C'est en ce sens que la position des pays examinés ici est originale. Il conviendra d'examiner les rapports de force risquant de s'établir entre eux et de grands groupes internationaux sur le thème de la propriété intellectuelle relativement à la brevetabilité du vivant et sa commercialisation.

Paper presenter: Catherine Le Chalony (biologist in a French Research Institution) & Jean-Yves Moisseron (economist at the IRD; former Director of IRD office in Egypt (2002-2007)
“Research Governance in Egypt: Biotechnology as a case study”

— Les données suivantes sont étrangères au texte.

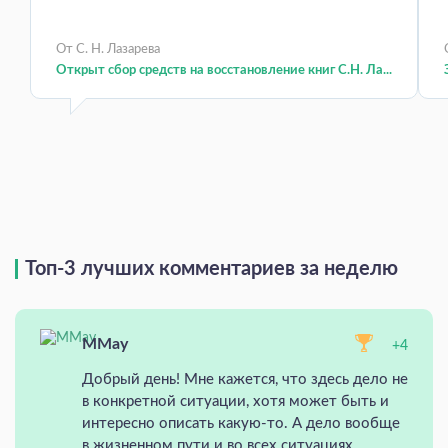
От С. Н. Лазарева
Открыт сбор средств на восстановление книг С.Н. Ла...
Топ-3 лучших комментариев за неделю
MMay
+4
Добрый день! Мне кажется, что здесь дело не
в конкретной ситуации, хотя может быть и
интересно описать какую-то. А дело вообще
в жизненном пути и во всех ситуациях,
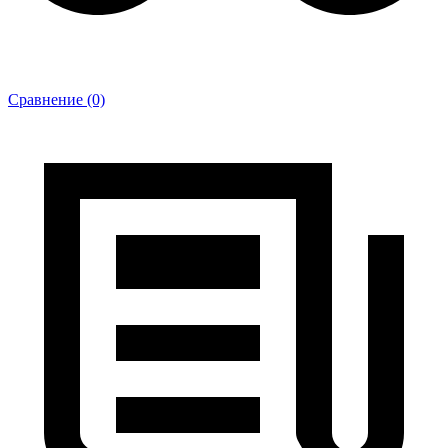
Сравнение (0)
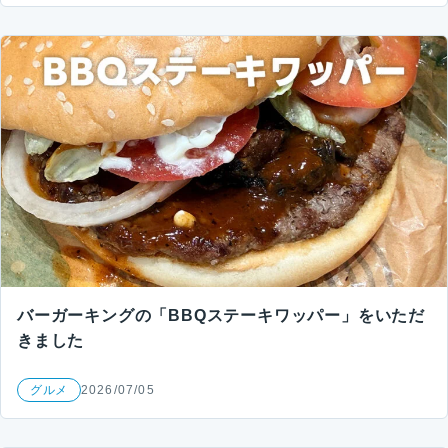
バーガーキングの「BBQステーキワッパー」をいただ
きました
グルメ
2026/07/05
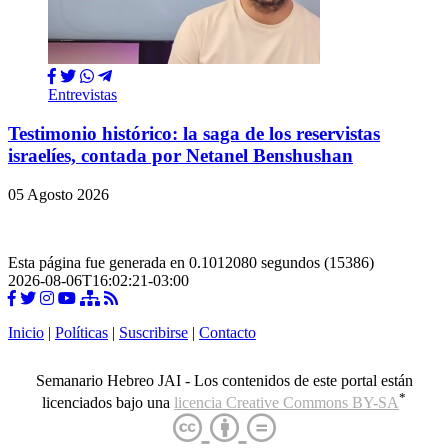
Entrevistas
Testimonio histórico: la saga de los reservistas
israelíes, contada por Netanel Benshushan
05 Agosto 2026
Esta página fue generada en 0.1012080 segundos (15386)
2026-08-06T16:02:21-03:00
Inicio
|
Políticas
|
Suscribirse
|
Contacto
Semanario Hebreo JAI - Los contenidos de este portal están
*
licenciados bajo una
licencia Creative Commons BY-SA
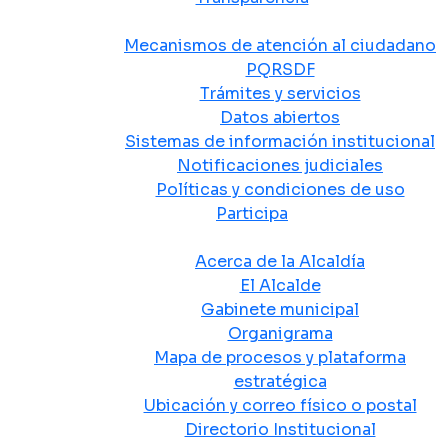
Atención y Servicio a la Ciudadanía
Mecanismos de atención al ciudadano
PQRSDF
Trámites y servicios
Datos abiertos
Sistemas de información institucional
Notificaciones judiciales
Políticas y condiciones de uso
Participa
La Alcaldía
Acerca de la Alcaldía
El Alcalde
Gabinete municipal
Organigrama
Mapa de procesos y plataforma
estratégica
Ubicación y correo físico o postal
Directorio Institucional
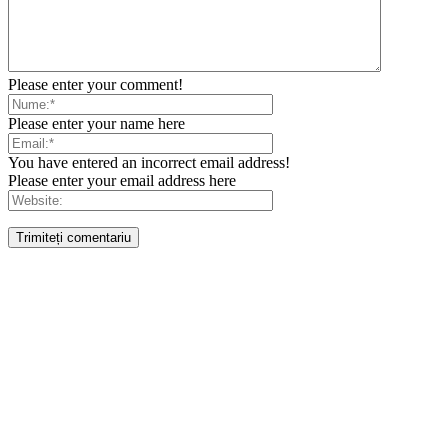
Please enter your comment!
Please enter your name here
You have entered an incorrect email address!
Please enter your email address here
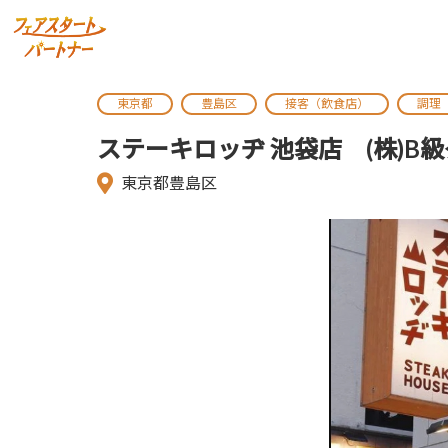
東京都
豊島区
接客（飲食店）
調理
ステーキロッヂ 池袋店 (株)B
東京都豊島区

In this paper we present the policy designed by Egypt to develop biotechnological research. It is embedded in the national research system, and tangled in the working and living conditions of the researchers. Nevertheless, the state equipped itself with specific institutions, and it supports some big projects in an area announced as a priority. Results are very unequal. The interesting thing is that beyond this framework (conforming to world standards) the making of science depends much on the handling of resources, rules and controls. According to their access to foreign funding, and to political support different types of laboratories enter into very different levels of science. The paper describes institutes of excellence, ‘pharaonic’ projects, autonomous laboratories and “normal” teams (the great number of them) which indulge in different styles of science, topics and publics. The “normal” teams in particular are little visible in bibliographic databases, which does not mean that they have no products and those are not tailored to certain needs of Egyptian people. One could then say that the results do not come up to expectations and investments. This is mainly due to the governance of research in practice. This remark could well apply to other fields of Egyptian science, and to other countries. Rather than to a scale of laboratories involved in higher or lower science, one should also pay attention to the various types of the scientific endeavour that co exist in one place.